EXTRACT:
####

How to choose when the memories are so many.
I’ll take Edge’s rookie year, 1999, a tight, tough game on a dreary October afternoon at Giants Stadium. He was playing with the effects of a separated shoulder suffered the week before against Miami, and when he picked himself up after a third-quarter collision, he had another issue.
His left ring finger jutted at a grotesque angle and he shrieked with red-hot pain. Edge wasn’t coming out. He grabbed the dislocated digit with his right hand, yanked, and snapped it back into place.
His were the hands in which the Colts entrusted the ball and the ball game when they needed to put away the New York Jets while killing the clock. He carried six times for 25 yards on the grinding 10-play, 35-yard drive that led to Mike Vanderjagt’s field goal with 14 seconds to play.
The 16-13 victory was the first of 11 straight for the Colts in a turn-the-corner 13-3 season during which Edge rushed for an NFL-best 1,553 yards.
He was, or is, tough, killer competitive and so many things the gold teeth and spray of unkempt hair belied: bright, honest, warm, engaging, fun, funny, unique.
Edge’s greatest gift is the one he gives so freely. You always walk away from him feeling good.
Phillip B. Wilson
It became a thrill-seeking imperative to try to hook up with Edge during the Colts’ trip to Miami for Super Bowl XLI in 2007. But catching up to the fun-loving dude was anything but easy.
He was going to be at the Hard Rock Café and Casino in Hollywood, Fla. One thing about Edge, when he goes “clubbing,” he’s a night owl. Text messages continued upon my arrival. He wasn’t on location yet.
Edge didn’t arrive until 1:55 a.m. Saturday, but had hopped to another club. When we thought we had him tracked down, I wasn’t allowed in because I was wearing shorts. My colleagues couldn’t gain access to where he was hanging out.

####

THE PROBLEM:
Please reproduce the passage about Edge starting at "His left ring" and ending at "back into place.", substituting "thumb" for "finger".

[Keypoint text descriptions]
####

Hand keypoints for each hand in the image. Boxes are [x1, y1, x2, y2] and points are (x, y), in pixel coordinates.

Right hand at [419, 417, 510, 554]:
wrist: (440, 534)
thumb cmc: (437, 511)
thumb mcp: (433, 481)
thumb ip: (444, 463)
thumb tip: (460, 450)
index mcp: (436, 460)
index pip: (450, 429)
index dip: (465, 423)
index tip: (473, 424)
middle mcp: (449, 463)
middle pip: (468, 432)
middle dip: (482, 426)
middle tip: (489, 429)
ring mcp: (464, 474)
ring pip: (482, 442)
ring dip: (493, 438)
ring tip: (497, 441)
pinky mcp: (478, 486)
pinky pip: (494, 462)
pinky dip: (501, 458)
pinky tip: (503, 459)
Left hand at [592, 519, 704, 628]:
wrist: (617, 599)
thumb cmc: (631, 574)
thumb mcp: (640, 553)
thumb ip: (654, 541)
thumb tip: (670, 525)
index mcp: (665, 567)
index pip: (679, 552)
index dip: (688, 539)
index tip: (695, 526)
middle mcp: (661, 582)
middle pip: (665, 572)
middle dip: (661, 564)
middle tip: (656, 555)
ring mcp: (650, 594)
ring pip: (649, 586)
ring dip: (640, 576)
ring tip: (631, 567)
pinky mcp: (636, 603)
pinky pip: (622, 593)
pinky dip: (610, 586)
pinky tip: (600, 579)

####

SOLUTION FOR THIS EXERCISE:
His left ring thumb jutted at a grotesque angle and he shrieked with red-hot pain. Edge wasn’t coming out. He grabbed the dislocated digit with his right hand, yanked, and snapped it back into place.